Nin, Barnes, Critical Feminist Unconscious

"For women is man's creation, in the view of Nin's characters. . . "

It's been a while, but I don't recall anything special about that in Nin. Perhaps it's just that I do not share certain conventions about men and women being independent of each other. One survives; one is blue. How much suffering constitutes dependency? Nin's characters do produce several believable images of being "split" over love. But frankly, I don't see why one shouldn't react to Nin as a late Romantic humanist working in forms that date from Baudelaire or Rimbaud's old Foolish Virgin, What's-His-Name.

H does engage N's persistant freudian (we're really talking about Otto Rank here, N's analyst). The awkwardness of Freud's boys-only terminology runs through the discussion, but not in any way that Nin herself would find overwhelmingly strange. Nin's romantic personae are fruity and abundant, but why I should think the remove or discontinuity of the post-symboliste imagery and Freud-via-Rank-and-Artaud reflexive gestures constitute a more complete response to anything, I have no idea.

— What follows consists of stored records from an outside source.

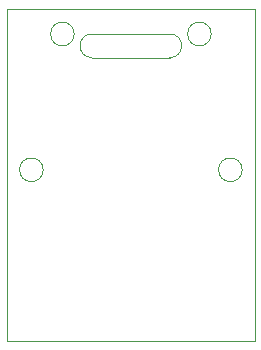
<source format=gm1>
G04 #@! TF.GenerationSoftware,KiCad,Pcbnew,(5.1.5)-3*
G04 #@! TF.CreationDate,2020-10-16T21:11:22-07:00*
G04 #@! TF.ProjectId,NeutrikEthercon,4e657574-7269-46b4-9574-686572636f6e,rev?*
G04 #@! TF.SameCoordinates,Original*
G04 #@! TF.FileFunction,Profile,NP*
%FSLAX46Y46*%
G04 Gerber Fmt 4.6, Leading zero omitted, Abs format (unit mm)*
G04 Created by KiCad (PCBNEW (5.1.5)-3) date 2020-10-16 21:11:22*
%MOMM*%
%LPD*%
G04 APERTURE LIST*
%ADD10C,0.050000*%
%ADD11C,0.100000*%
G04 APERTURE END LIST*
D10*
X131700000Y-105500000D02*
G75*
G02X131700000Y-103500000I0J1000000D01*
G01*
X138300000Y-103500000D02*
G75*
G02X138300000Y-105500000I0J-1000000D01*
G01*
D11*
X145500000Y-101400000D02*
X145500000Y-129500000D01*
X124500000Y-101400000D02*
X145500000Y-101400000D01*
X124500000Y-129500000D02*
X124500000Y-101400000D01*
X145500000Y-129500000D02*
X124500000Y-129500000D01*
D10*
X131700000Y-105500000D02*
X138300000Y-105500000D01*
X131700000Y-103500000D02*
X138300000Y-103500000D01*
X130200000Y-103500000D02*
G75*
G03X130200000Y-103500000I-1000000J0D01*
G01*
X141800000Y-103500000D02*
G75*
G03X141800000Y-103500000I-1000000J0D01*
G01*
X127575000Y-115000000D02*
G75*
G03X127575000Y-115000000I-1000000J0D01*
G01*
X144425000Y-115000000D02*
G75*
G03X144425000Y-115000000I-1000000J0D01*
G01*
M02*

</source>
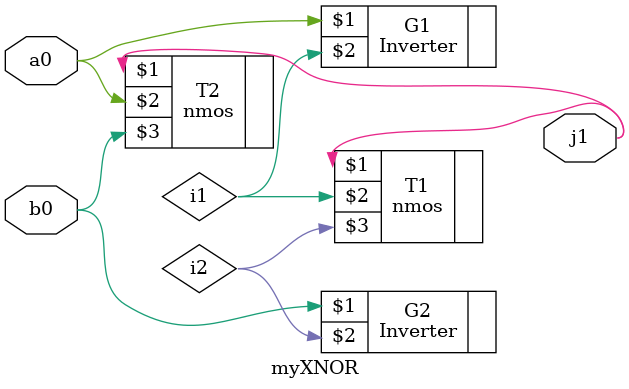
<source format=v>
`timescale 1ns/1ns
module myXNOR(input a0, b0, output j1);
	wire i1, i2;
	Inverter G1(a0, i1), G2(b0, i2);
	nmos #(3, 4, 5) T1(j1, i1, i2);
	nmos #(3, 4, 5) T2(j1, a0, b0);
endmodule
</source>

Barnes may be more interesting. Her women are, of course, incomplete (74). Of course, the paunchy guy she roasts in the opening pages can hardly be complete without his Hedwig, hein? Hedwig who thrusts her baby from her, hands it some ridiculous name, and dies. Who's complete? Female desire, or "incompleteness," if we must, occupies Barnes more than any corresponding male anything. All of which is fine, but doth not an ideology make. Harper's take:

. . . Barnes's work, along with Nin's, is informed by a feminist political unconscious that actually provides the narrative tension necessary to bind the work in a choherent whole. The suppression of that feminist content beneath the depiction of a generalized existential malaise reproduces the very disenfranchisement of women that the text simultaneously represents, in the form of psychic fragmentation (89).

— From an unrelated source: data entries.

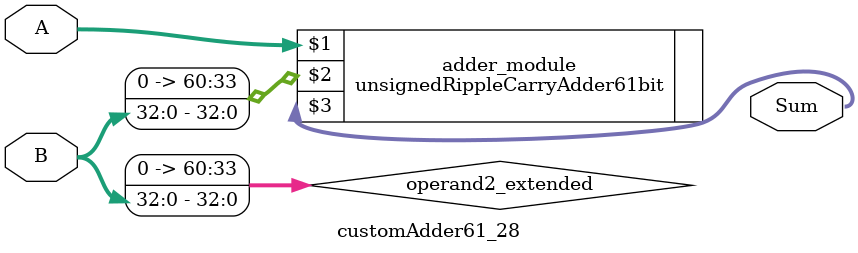
<source format=v>
module customAdder61_28(
                        input [60 : 0] A,
                        input [32 : 0] B,
                        
                        output [61 : 0] Sum
                );

        wire [60 : 0] operand2_extended;
        
        assign operand2_extended =  {28'b0, B};
        
        unsignedRippleCarryAdder61bit adder_module(
            A,
            operand2_extended,
            Sum
        );
        
        endmodule
        
</source>
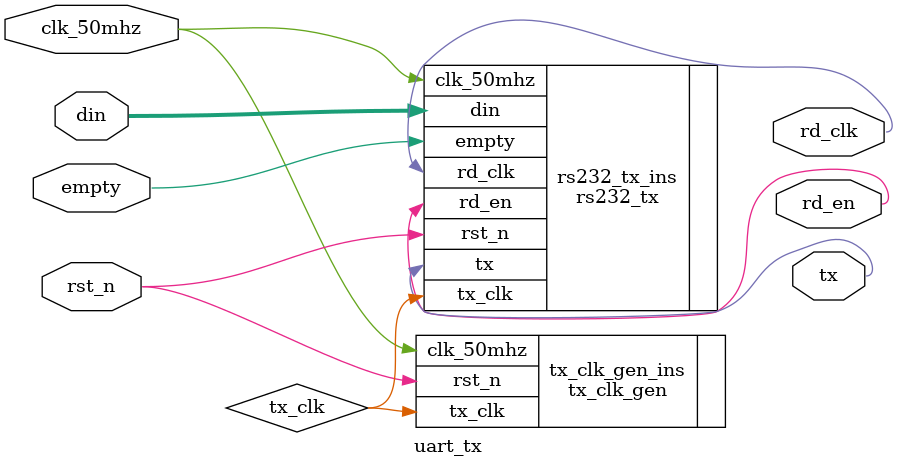
<source format=v>
module uart_tx
(
	input 			clk_50mhz,
	input 			rst_n,
	
	output 			rd_clk,
	output 			rd_en,
	input 			empty,
	input [7:0] 	din,
	
	output 			tx
);
	wire tx_clk;

	tx_clk_gen tx_clk_gen_ins
	(
		.clk_50mhz(clk_50mhz),
		.rst_n(rst_n),
		
		.tx_clk(tx_clk)
	);

	rs232_tx rs232_tx_ins
	(
		.clk_50mhz(clk_50mhz),
		.rst_n(rst_n),
		.tx_clk(tx_clk),
		//rs232总线发送
		.tx(tx),
		
		
		//fifo接口
		.rd_en(rd_en),
		.rd_clk(rd_clk),
		.din(din),
		.empty(empty)
	);

endmodule 
</source>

All this seems pretty arbitrary. Social and sexual desires have always been as political as they have been anything else, since at least Simone de Beauvoir explicitly so. If all we mean is that the authors have unresolved desires that relate to politics, point granted. What is or is not "conscious" or "repressed" remains unclear. Nin certainly seems somewhat occulted behind the veils of symbol, and I for one would be more willing to call this "aesthetization" than I would use the term for a modernist, which Nin is not. Yet surely, Barnes' evocative, biting text should not be subject to the same criticism just because Nora and Robin don't ride off into the sunset.
A politically conscous criticism will entail the excavation of that feminist content through a reading designed to illuminate the various specific conditions that will become inscribed in the postmodern moment of the late twentieth century (89).


Gwendolyn Brooks.

Here we're establishing black female subjectivity. So in the poem "A Bronzeville Mother Loiters in Mississippi. Meanwhile, a Mississippi Mother Burns Bacon," we're to understand that the parallel sentences are not parallel. If I understand the intention, the personae are not in symmetrical situations, and H finds the latter sentence priviledged grammatically. The semiotics used to further describe this are strange.

"One reason for this lies in what Saussure has identified as the linear nature of linguistic signification" -- if indeed it is the signification that can be considered linear. Signification requires comparison of earlier and later grammatical elements, which requires recursion. A Saussurian system must involve a comparison of said elements with the entire system, so the recursion might be rather involved. H considers that ". . . what is under our consideration at any given moment must necessarily predominate . . ." (100). The reader may judge whether that is always so.